Peking Man singer jailed for covert filming

Pat Urlich performs at Onetangi Rd vineyard during the Waiheke Jazz Festival in April 2004. Photo...
Pat Urlich performs at Onetangi Rd vineyard during the Waiheke Jazz Festival in April 2004. Photo: Glenn Jeffrey
WARNING: This story discusses pornography and may be distressing.

Well-known Kiwi musician Pat Urlich, the former frontman of 1980s band Peking Man and brother of the late Margaret Urlich, is in jail for covertly filming a teenager in the shower and filming an elderly woman on the toilet.

Urlich, who had a number one hit with Peking Man’s Room That Echoes, was sentenced earlier this year for offending which included using a strategically placed camera to film up the skirts of women in a supermarket.

In the crime involving the 14-year-old girl, the teenager was showering when she noticed a bright light shining through a small gap in the bathroom window of her parents’ home.

It would be uncovered that Urlich had been repeatedly filming the young teen as she showered, and he was later found with child exploitation material, one file containing a victim as young as 5, on his phone.

It was also discovered Urlich had traversed a Countdown supermarket with his phone strategically placed in a basket to film up women’s skirts.

Urlich, now 62, was one of the founding members of Peking Man.

The band, which Margaret later joined, found fame with their single Room That Echoes which reached number one in November 1985. He is a cousin of Kiwi singer and DJ Peter Urlich.

Pat Urlich with younger sister Margaret Urlich, were in the band Peking Man. Photo: supplied
Pat Urlich with younger sister Margaret Urlich, were in the band Peking Man. Photo: supplied

In a District Court decision released on Wednesday, Urlich was sentenced to two years and four monts behind bars in May this year after facing four charges of possessing objectionable material, six of making an intimate visual recording and one of burglary.

According to the findings of North Shore District Court Judge Robyn von Keisenberg, on May 10 last year Urlich entered the property where the teen victim lived, stopping outside the bathroom window. He raised the phone through a gap in the window and began filming the teenager.

Urlich returned the next day, this time filming for six to seven minutes. He returned a third time six days later, this time staying for three minutes.

He was finally caught on May 24, when the victim had finished taking a bath and was in the shower. He had his phone in the window gap for just 20 seconds before the teen noticed the light, yelling out. Urlich scurried away.

The next day he was arrested. His phone was seized and under court-issued search warrants, police discovered child exploitation content - three photos and one video. One victim was under 5.

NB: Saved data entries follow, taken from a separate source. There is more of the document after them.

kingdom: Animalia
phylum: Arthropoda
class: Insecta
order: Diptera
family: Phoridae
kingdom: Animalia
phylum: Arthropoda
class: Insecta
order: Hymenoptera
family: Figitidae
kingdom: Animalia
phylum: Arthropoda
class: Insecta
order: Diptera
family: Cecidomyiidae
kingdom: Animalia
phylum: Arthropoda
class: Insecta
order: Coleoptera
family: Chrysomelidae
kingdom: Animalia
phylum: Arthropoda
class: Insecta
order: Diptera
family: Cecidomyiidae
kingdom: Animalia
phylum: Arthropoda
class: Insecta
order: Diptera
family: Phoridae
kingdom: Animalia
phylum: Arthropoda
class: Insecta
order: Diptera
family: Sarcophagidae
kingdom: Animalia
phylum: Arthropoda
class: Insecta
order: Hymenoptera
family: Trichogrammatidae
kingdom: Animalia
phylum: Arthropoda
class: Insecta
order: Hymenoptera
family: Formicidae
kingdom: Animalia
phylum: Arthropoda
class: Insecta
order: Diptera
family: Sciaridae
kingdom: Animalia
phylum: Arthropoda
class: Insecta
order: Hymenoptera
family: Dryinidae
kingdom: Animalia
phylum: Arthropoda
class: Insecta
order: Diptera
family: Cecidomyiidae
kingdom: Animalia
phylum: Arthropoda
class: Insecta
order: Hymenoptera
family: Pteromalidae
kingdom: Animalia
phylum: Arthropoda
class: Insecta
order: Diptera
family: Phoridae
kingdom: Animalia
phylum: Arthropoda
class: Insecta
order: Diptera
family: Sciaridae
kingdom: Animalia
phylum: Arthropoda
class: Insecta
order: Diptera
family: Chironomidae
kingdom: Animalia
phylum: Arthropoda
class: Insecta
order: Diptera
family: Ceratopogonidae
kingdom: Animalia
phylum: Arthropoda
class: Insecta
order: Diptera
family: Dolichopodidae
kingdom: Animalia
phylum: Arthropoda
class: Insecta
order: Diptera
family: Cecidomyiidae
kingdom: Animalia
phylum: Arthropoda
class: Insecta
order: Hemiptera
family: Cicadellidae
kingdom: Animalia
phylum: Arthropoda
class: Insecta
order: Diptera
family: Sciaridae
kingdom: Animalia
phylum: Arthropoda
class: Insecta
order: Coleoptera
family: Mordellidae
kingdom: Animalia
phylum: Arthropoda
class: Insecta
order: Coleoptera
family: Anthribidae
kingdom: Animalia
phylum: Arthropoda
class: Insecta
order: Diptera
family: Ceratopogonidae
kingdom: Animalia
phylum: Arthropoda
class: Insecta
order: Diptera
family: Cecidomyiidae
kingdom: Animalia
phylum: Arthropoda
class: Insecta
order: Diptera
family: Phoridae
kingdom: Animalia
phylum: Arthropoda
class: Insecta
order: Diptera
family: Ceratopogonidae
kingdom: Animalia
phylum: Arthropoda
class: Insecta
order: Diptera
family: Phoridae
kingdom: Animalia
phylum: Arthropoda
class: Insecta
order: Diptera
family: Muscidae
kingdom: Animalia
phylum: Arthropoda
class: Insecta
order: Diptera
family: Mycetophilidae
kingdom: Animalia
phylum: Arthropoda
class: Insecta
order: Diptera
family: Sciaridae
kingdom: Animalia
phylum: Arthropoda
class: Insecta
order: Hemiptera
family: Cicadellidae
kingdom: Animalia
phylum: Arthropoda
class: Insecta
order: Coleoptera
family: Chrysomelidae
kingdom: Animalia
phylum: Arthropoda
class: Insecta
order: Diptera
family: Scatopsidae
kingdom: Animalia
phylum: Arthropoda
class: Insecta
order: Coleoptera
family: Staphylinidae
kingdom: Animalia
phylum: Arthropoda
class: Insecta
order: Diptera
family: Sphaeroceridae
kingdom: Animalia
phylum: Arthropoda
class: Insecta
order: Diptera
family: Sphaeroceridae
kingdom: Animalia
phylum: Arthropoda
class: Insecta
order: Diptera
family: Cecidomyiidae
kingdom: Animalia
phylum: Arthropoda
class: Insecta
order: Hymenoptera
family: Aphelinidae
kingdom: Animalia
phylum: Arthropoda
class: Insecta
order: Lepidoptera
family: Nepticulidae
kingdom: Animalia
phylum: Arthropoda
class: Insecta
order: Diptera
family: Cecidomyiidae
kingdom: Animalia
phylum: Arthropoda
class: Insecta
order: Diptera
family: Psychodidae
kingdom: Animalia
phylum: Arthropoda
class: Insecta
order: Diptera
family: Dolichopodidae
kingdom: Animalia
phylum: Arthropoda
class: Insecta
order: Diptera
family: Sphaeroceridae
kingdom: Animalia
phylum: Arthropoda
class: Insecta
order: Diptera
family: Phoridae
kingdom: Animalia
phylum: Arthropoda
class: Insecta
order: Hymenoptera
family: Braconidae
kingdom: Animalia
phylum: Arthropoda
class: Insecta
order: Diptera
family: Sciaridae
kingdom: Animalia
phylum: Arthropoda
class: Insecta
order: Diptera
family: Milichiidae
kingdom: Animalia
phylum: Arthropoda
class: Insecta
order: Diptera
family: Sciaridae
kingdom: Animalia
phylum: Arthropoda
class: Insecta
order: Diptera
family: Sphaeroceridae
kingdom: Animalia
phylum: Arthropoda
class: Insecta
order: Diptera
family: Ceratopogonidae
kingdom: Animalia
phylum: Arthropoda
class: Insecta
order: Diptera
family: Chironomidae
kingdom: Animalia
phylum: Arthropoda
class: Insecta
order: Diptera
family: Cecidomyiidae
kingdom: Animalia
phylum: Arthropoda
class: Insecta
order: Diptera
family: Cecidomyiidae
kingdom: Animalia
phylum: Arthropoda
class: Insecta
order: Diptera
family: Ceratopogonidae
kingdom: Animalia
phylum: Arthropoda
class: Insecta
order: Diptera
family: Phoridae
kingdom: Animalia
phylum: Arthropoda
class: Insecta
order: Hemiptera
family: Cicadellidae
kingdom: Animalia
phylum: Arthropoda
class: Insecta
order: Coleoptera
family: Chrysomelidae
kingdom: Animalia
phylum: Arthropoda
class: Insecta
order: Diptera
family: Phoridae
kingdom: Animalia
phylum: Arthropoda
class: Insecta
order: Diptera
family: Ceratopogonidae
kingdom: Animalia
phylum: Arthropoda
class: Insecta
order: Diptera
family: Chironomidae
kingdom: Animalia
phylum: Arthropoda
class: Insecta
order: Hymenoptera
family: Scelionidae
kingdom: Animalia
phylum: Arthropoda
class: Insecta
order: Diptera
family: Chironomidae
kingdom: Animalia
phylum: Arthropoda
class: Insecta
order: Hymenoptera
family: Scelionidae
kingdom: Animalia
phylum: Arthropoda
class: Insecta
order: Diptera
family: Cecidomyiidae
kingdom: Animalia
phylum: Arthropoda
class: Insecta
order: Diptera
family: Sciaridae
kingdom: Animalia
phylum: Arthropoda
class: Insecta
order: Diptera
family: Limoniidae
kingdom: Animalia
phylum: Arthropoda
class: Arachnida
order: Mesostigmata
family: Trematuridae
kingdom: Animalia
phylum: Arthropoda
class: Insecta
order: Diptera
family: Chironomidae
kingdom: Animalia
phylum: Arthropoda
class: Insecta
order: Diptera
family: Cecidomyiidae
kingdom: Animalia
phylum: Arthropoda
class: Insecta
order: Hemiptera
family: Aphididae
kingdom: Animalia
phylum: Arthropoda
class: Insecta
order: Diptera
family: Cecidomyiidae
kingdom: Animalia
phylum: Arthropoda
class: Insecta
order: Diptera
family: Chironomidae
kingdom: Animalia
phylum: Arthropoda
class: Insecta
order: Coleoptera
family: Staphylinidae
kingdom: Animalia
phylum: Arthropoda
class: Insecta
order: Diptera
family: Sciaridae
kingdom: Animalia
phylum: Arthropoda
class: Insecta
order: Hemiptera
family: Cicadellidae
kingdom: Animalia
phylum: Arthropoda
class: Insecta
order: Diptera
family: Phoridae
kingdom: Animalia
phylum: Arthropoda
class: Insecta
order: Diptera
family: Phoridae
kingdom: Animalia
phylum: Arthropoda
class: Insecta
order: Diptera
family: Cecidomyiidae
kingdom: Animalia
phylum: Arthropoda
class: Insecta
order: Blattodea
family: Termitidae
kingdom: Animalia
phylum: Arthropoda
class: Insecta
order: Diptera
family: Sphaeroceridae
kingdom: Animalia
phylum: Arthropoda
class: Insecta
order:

It was also discovered that in 2021, Urlich had placed his phone in a Countdown shopping basket and filmed up the skirts of unsuspecting female shoppers.

Finally, he was found to have recorded an elderly woman going to the toilet. This victim was heavily affected by the offending. She told the court she couldn’t eat or drink for days and had lost trust in people.

Urlich had one previous conviction for making an intimate visual recording in 2017.

A pre-sentence report found Urlich consumed alcohol frequently. Urlich told the report writer his offending was partially attributable to his drinking.

“I chose my own gratification over the respect I should have shown to my victims,” he wrote in a letter to the judge.

The report writer concluded Urlich had a high chance of reoffending.

“You found success in music over the years but it has been contended that the impact of alcohol is what has contributed to your functioning and to this offending late in your life,” Judge von Keisenberg wrote in her decision.

The judge began with a starting point of four years’ imprisonment, reduced by 40 per cent for Urlich’s guilty plea and aspects of his background identified in the report. The judge also gave him a further one-month discount but did not detail why.

He was sentenced to two years and four months’ imprisonment and added to the child sex offender register.

Margaret Urlich, who had a successful solo career on both sides of the Tasman after she left Peking Man, died in August last year in Australia after a battle with cancer. She was 57.